_EXERCISE OBJECTIVE_
Please copy the passage on Gaifman-Snir probability word for word, from "where the equation" to "every β ∈ L.".

_EXCERPTED PASSAGE_
Start of Block
Pr is called a Gaifman-Snir probability. Here “α[ai/x]” results from “α[x]” by substituting the individual constant “ai” for all occurrences of the individual variable “x” in “α.” “x” in “α[x]” indicates that “x” occurs free in “α,” that is to say, “x” is not bound in “α” by a quantifier like it is in “∀xα.”

Given (L0-3) and the restriction to countable domains, (L4) is equivalent to

(L5) limn→∞Pr(α[a1/x]∨…∨α[an/x]) = sup{Pr(α[a1/x]∨…∨α[an/x]): n ∈ N} =
Pr(∃xα),

where the equation on the right-hand side is the slightly more general definition adopted by Gaifman & Snir (1982, 501). A probability Pr: L → ℜ on L is regular just in case Pr(α) > 0 for every consistent α ∈ L. For L* = {α ∈ L: Pr(α) > 0} the conditional probability Pr(•|-): L x L* → ℜ on L (based on Pr) is defined for all α ∈ L and all β ∈ L* by the fraction

(L6) Pr(α|β) = Pr(α∧ β)/Pr(β).

As before, Pr(•|β): L → ℜ is a probability on L, for every β ∈ L.

Each probability Pr on a language L induces a probability space with W being the set Mod of all models for L, A being the smallest σ-field containing the field {Mod(α) ⊆Mod: α ∈ L}, and Pr* being the unique σ-additive probability measure on A such that Pr*(Mod(α)) = Pr(α) for all α ∈ L. (A model for a language L with an individual constant for each individual in the envisioned domain can be represented by a function w: L → {0,1} from L into the set {0,1} such that for all α, β ∈ L: w(¬α) = 1 – w(α), w(α∨β) = max{w(α), w(β)}, and w(∃xα) = max{w(α[a/x]): “a” is an individual constant of L}.)

Some authors take conditional probability Pr(• given -) as primitive and define probability as Pr(• given W) or Pr(• given τ) (see Hájek 2003b). For more on probability and its interpretations see Hájek (2003a), Hájek & Hall (2000), Fitelson & Hájek & Hall (2005).
End of Block
_DATA SECTION_
Start of Block
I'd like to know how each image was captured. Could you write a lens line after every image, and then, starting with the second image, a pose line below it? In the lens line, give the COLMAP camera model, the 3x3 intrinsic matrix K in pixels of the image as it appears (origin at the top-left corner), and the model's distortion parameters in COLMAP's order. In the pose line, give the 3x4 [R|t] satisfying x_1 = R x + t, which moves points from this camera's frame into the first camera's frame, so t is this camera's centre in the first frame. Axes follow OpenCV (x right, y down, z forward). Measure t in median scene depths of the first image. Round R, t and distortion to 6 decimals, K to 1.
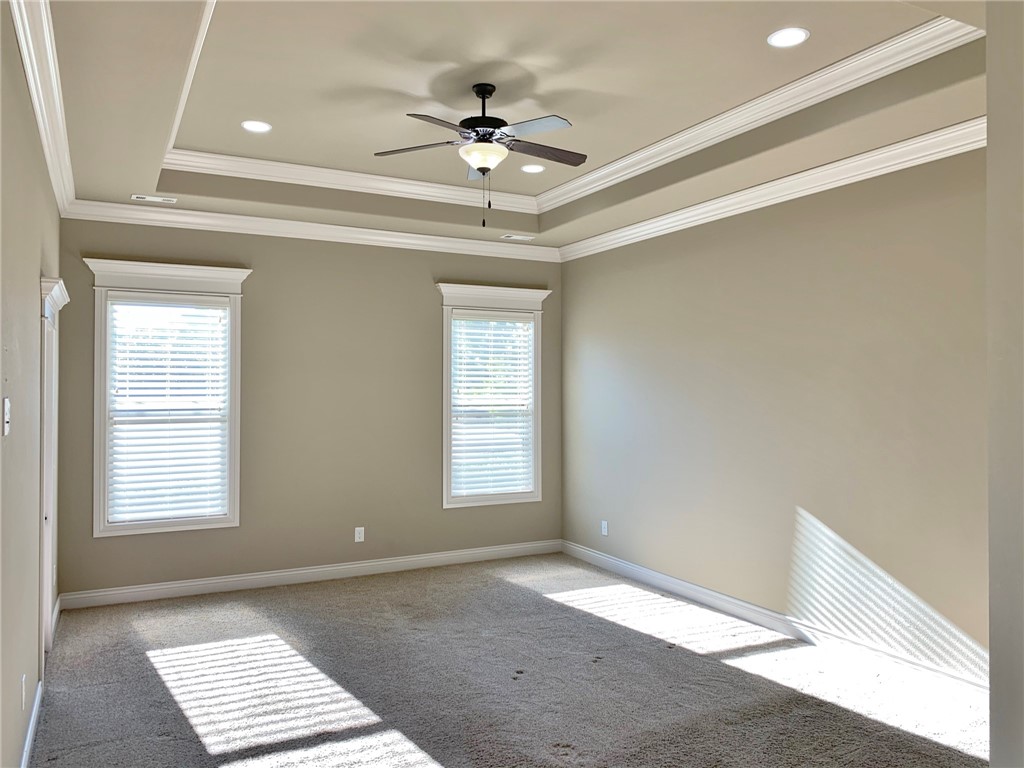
lens RADIAL K [[784.5, 0, 503.4], [0, 784.5, 386.3], [0, 0, 1]] dist [0.033795, -0.039092]
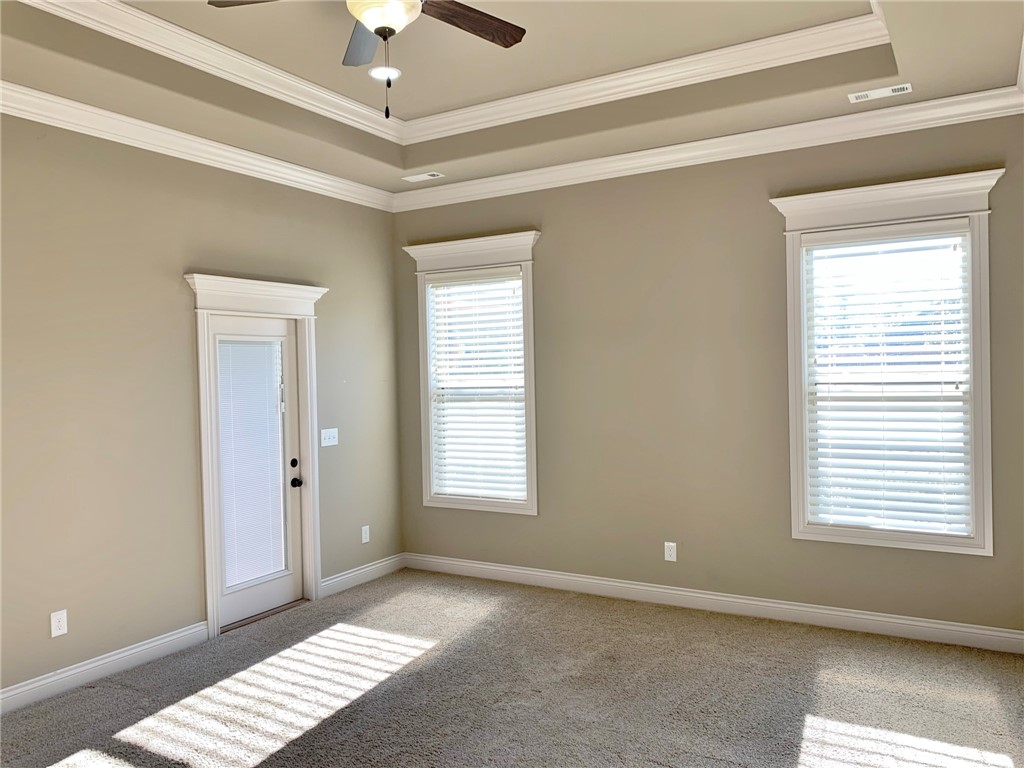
lens RADIAL K [[784.5, 0, 510.1], [0, 784.5, 379.6], [0, 0, 1]] dist [0.033795, -0.039092]
pose [[0.528462, 0.002361, -0.848954, 0.513275], [0.024825, 0.999526, 0.018233, 0.003044], [0.848594, -0.030710, 0.528153, 0.616565]]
End of Block
_SOLUTION FOR THIS EXERCISE_
where the equation on the right-hand side is the slightly more general definition adopted by Gaifman & Snir (1982, 501). A probability Pr: L → ℜ on L is regular just in case Pr(α) > 0 for every consistent α ∈ L. For L* = {α ∈ L: Pr(α) > 0} the conditional probability Pr(•|-): L x L* → ℜ on L (based on Pr) is defined for all α ∈ L and all β ∈ L* by the fraction

(L6) Pr(α|β) = Pr(α∧ β)/Pr(β).

As before, Pr(•|β): L → ℜ is a probability on L, for every β ∈ L.